2Ayub medical college Abbottabad
3Bahria University, Medical and Dental College, Karachi.
4Fatima Jinnah medical university Lahore.
5Al nafees medical college Islamabad.
6Fatima Jinnah medical university Lahore
ABSTRACT
OBJECTIVE: Ten adult subjects with nephrotic syndrome and modest aberrations on renal biopsy were studied before and after 13 steroid inhaler remissions to assess the effects of a seasoning diet.
METHOD: They were chosen because the results, which showed that all of them had a minor to moderate rise in blood volume and that several of them had raised blood pressure levels, were unexpected given the predicted hypovolemia.
RESULTS: Plasma renin activity (PRA) increased in 8 patients after remission and reduced in 3, whereas blood pressure dropped in 12 patients but plasma volume rose in 10. All seven patients had an improvement in their ability to clear creatinine, however, only four of the seven patients saw an improvement in their ability to clear radioactive chromium sulfate (Cr) EDTA. Contrarily, in the nephrotic phase, the tub Hippurate clearance (renal plasma flow) was either normal or rose and declined in five of seven instances, causing the extremely low filtration percentage to rise toward the normal range.

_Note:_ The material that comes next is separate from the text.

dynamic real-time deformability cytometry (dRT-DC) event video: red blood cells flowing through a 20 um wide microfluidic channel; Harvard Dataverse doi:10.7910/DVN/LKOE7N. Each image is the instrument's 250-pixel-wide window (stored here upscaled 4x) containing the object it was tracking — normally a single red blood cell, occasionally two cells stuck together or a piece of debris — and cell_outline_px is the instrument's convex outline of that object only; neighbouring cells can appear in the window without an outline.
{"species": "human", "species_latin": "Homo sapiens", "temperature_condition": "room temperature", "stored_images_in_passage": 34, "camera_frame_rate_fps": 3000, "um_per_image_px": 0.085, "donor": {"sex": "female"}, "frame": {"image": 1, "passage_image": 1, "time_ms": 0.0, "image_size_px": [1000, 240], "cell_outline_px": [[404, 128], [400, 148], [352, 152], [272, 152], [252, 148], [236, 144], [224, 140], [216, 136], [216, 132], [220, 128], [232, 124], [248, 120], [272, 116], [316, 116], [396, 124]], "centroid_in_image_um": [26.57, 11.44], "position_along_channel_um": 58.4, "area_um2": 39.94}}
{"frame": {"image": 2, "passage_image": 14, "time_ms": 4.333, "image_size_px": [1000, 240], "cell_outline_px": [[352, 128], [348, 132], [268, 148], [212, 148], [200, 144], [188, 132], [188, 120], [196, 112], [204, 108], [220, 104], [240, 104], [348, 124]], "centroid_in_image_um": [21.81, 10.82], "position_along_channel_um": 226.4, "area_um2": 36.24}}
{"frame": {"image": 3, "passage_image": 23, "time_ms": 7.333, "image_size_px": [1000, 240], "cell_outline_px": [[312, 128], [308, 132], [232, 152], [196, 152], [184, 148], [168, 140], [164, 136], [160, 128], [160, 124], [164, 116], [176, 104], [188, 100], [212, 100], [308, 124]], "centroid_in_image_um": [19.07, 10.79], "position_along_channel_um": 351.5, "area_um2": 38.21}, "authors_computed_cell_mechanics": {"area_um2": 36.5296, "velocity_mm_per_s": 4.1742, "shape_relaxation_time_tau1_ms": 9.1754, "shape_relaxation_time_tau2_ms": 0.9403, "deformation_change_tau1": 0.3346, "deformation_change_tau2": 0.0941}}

CONCLUSIONS: These findings contradict the widely held belief that the major cause of the persistence of the edema in this situation is hypovolemia and instead raise the possibility that other variables, such as reduced glomerular permeability, may be significant. Despite the fact that no combined measures of these hemodynamic parameters have been recorded in a patient population with a comparable clinical profile, a wealth of evidence from the literature indicates that people with an established nephrotic syndrome often exhibit hypervolemia to some extent.